We often make batches of chicken broth for soups. I try to make homemade chicken and dumplings at least twice a month. It is a great, easy meal and allows me the chance to make extra chicken broth.
To make homemade chicken broth, you first need to cook a whole chicken. Some people like to roast a chicken for dinner then put it in a pot to boil once the meat is picked off. I have a different method!
In a large pot of water, I boil:
- a whole chicken
- 2 to 3 large, diced carrots
- 3, large stalks of celery
- 1-2 garlic cloves, minced
- half of an onion, sliced
- 2 TBSP salt
- 1 TBSP pepper
I boil everything together for typically three hours. At this time, I take the chicken out of the water and pull off any meat. From this, we typically make soup or chicken and dumplings.
Then, I put the carcass and new vegetables into the crockpot. You want to leave it on high for 4 to 6 hours or on low for 8 to 10 hours. The chicken broth will be delicious!
At this point, you could simply enjoy the broth for soup that day, or you could can the chicken broth, which is my usual choice.
Canning chicken broth is very simple.
First, take your jars and wash them. This step seems silly, but inspecting your jars is important. Any imperfection or crack could cause your jars to break or explode in the canner.
Chicken broth is a low acid food, so you have to use a pressure canner. Don’t worry; using a pressure canner really isn’t that hard! Every pressure canner comes with a manual for detailed instructions.
Once your jars are washed, fill up your pressure canner to the indicated line inside of your canner. Your chicken broth should be simmering. Before you put the broth into the jars, you will want to strain out the fat. Some will still make it into the jars, but you do want to try to get as much out as possible.
====
> [TASK DETAILS]:
Retype the part of the chicken broth text that opens with the words containing "Then, I put" and closes with "is very simple.". Rely only on the chicken broth text for what comes next.

> [RECORDED DATA]:
====
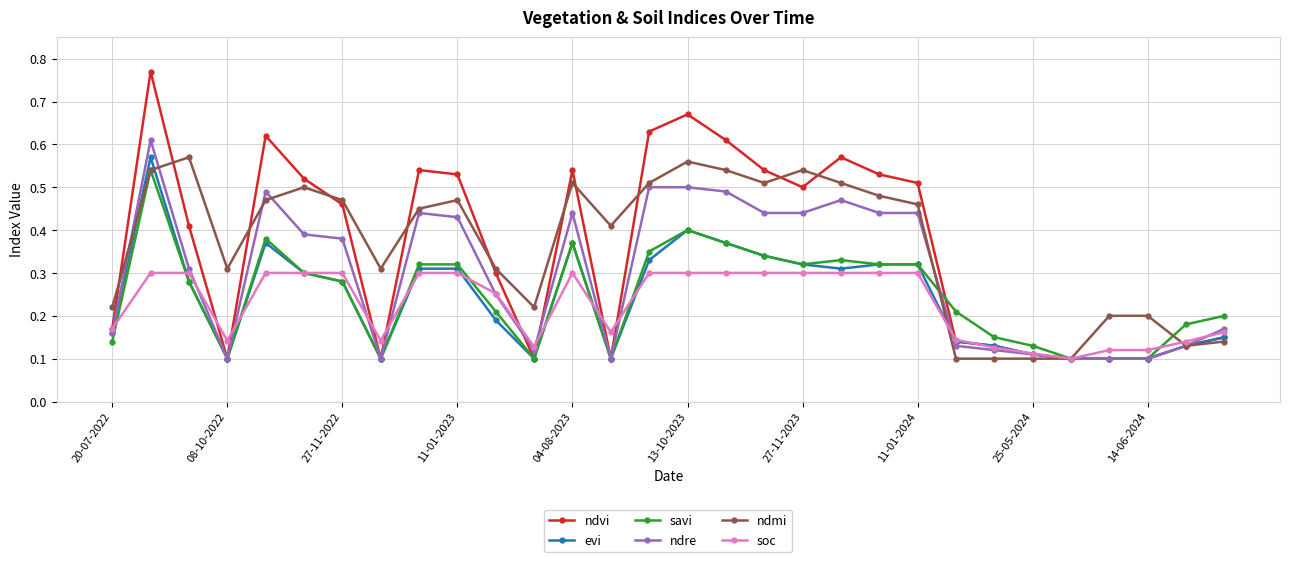

How many series are shown in this chart?

6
====
> [EXERCISE RESULT]:
Then, I put the carcass and new vegetables into the crockpot. You want to leave it on high for 4 to 6 hours or on low for 8 to 10 hours. The chicken broth will be delicious!
At this point, you could simply enjoy the broth for soup that day, or you could can the chicken broth, which is my usual choice.
Canning chicken broth is very simple.